Phones have become our anytime, all-the-time, information portals and the trend isn’t slowing down.
In 2009, smartphone ownership accounted for 17% of the approximately 234m US mobile devices. That was up from just 11% the year before (comScore data).
These users, according to separate research released by Cisco, accounted for more than 90 petabytes of mobile data traffic per month. That’s roughly equivalent to the data capacity 23milion DVD’s would take up.
By 2014, Cisco expects the data demand to multiply another 39 times.
Referenced in the Times’ piece, the CTIA, the wireless industry’s trade association, said that in 2009 the number of text messages increased 50% nationwide.
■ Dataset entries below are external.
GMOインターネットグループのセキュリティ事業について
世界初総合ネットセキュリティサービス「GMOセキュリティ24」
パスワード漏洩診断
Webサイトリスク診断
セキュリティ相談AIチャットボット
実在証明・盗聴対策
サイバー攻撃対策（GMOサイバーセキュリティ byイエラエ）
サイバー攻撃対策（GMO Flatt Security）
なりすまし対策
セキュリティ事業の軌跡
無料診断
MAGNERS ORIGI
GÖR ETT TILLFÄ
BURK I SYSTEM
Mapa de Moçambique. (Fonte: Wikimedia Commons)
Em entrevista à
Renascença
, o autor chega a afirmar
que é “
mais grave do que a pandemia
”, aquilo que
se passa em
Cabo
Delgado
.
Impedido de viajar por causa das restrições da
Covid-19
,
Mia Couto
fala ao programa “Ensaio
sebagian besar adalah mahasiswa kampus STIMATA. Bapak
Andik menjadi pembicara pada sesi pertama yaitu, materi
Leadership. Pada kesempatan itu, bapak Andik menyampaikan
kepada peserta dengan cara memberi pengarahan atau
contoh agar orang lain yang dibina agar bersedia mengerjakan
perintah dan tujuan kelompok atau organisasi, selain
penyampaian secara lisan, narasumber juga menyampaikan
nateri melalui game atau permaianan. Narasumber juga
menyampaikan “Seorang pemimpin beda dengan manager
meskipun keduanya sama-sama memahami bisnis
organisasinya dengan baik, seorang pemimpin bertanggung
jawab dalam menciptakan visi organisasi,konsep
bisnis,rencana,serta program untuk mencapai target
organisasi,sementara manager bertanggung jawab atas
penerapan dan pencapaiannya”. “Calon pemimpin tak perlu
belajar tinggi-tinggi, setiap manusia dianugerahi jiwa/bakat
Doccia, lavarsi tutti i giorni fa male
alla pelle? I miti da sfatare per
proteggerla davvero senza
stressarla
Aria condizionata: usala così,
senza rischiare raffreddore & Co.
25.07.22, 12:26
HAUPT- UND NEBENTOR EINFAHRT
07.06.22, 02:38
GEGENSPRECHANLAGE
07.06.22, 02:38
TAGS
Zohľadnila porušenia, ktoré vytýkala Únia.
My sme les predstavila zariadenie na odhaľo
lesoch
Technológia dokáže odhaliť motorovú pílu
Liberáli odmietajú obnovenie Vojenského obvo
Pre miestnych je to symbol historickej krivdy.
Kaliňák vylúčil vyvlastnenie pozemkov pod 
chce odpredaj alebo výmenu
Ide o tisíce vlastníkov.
During the same period, the average length of mobile calls dropped to 1.81 minutes, down from 2.27 in 2008.
The facts are clear: the number of landlines is shrinking, smartphone use is on the rise and data driven mobile activity is accelerating at an exponential pace. Times are changing.
It makes you wonder whether mobile carriers are worried about their infrastructure or rethinking their pricing strategies. Somebody’s going to be paying for the increased loads, it’s just a question of who.